* [SELECTED TEXT]
──────────

WebGPU Device Detection
WebGPU provides GPU acceleration for 3-5x faster inference compared to WASM. Use device detection to automatically select the best backend:
import { transformers, isWebGPUAvailable } from '@localmode/transformers';
// Detect optimal device at app startup
const device = (await isWebGPUAvailable()) ? 'webgpu' : 'wasm';
// Pass device to model creation
const model = transformers.embedding('Xenova/bge-small-en-v1.5', {
device,
quantized: true,
});This is especially valuable for compute-heavy tasks like embeddings, reranking, and speech processing. For lightweight tasks (classification, fill-mask), WASM performance is often sufficient.
Abort Error Handling
All @localmode functions support AbortSignal for cancellation. A clean abort pattern involves a custom error class in your service layer and proper handling in your hooks:
Service layer — Create and throw a recognizable abort error:
// _services/embedding.service.ts
export class EmbeddingAbortError extends Error {
constructor() {
super('Embedding was cancelled');
this.name = 'EmbeddingAbortError';
}
}
export async function generateEmbeddings(
texts: string[],
signal?: AbortSignal
) {
try {
return await embedMany({ model: getModel(), values: texts, abortSignal: signal });
} catch (error) {
if (error instanceof Error && error.name === 'AbortError') {
throw new EmbeddingAbortError();
}
throw error;
}
}Hook layer — Manage the AbortController lifecycle and distinguish abort from real errors:
// _hooks/use-embedding.ts
export function useEmbedding() {
const store = useEmbeddingStore();
const controllerRef = useRef<AbortController | null>(null);
const generate = async (texts: string[]) => {
// Cancel any in-flight request
controllerRef.current?.abort();
controllerRef.current = new AbortController();
store.setLoading(true);
store.clearError();
try {
const result = await generateEmbeddings(texts, controllerRef.current.signal);
store.setResult(result);
} catch (error) {
if (error instanceof EmbeddingAbortError) {
return; // Silently ignore — user cancelled
}
store.setError(error instanceof Error ? error.message : 'Unknown error');
} finally {
store.setLoading(false);
}
};
const cancel = () => controllerRef.current?.abort();
return { generate, cancel };
}Always abort the previous request before starting a new one. This prevents race conditions where an old response overwrites a newer one.

──────────

* [MATERIAL]
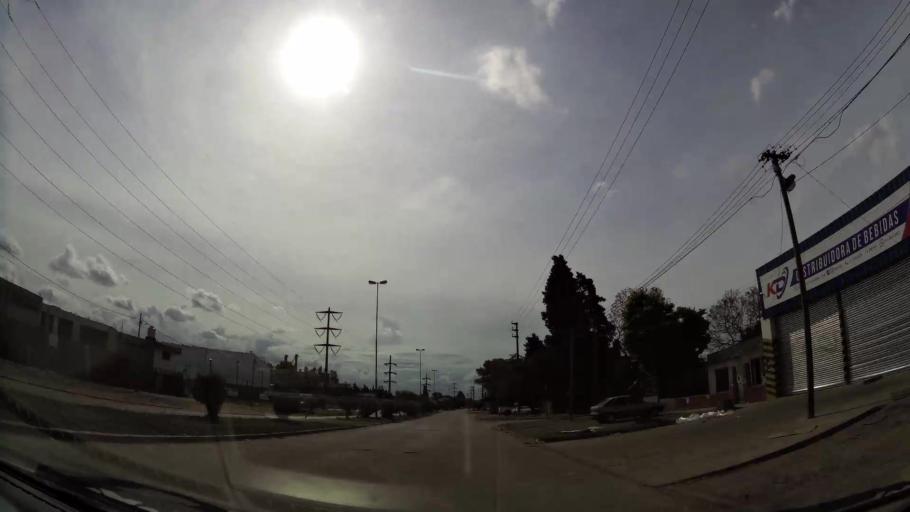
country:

──────────

* [EXERCISES]
(A) Turn the paragraph in the WebGPU and abort handling text that begins "All @localmode functions support AbortSignal" into a short bulleted list that keeps its main facts.
(B) Sum up the WebGPU and abort handling text in three sentences.

* [OUTPUTS BY TASK]
(A)
- Every @localmode function supports AbortSignal for cancellation.
- A clean abort pattern uses a custom error class in the service layer.
- It also needs proper handling in the hooks.

(B) WebGPU gives 3-5x faster inference than WASM, and device detection can pick the best backend automatically. This matters most for compute-heavy tasks like embeddings, reranking and speech processing, while WASM is often enough for lightweight ones. For cancellation, the service layer throws a custom abort error, and the hook manages the AbortController, silently ignoring user cancellations and always aborting the previous request before starting a new one so an old response can't overwrite a newer one.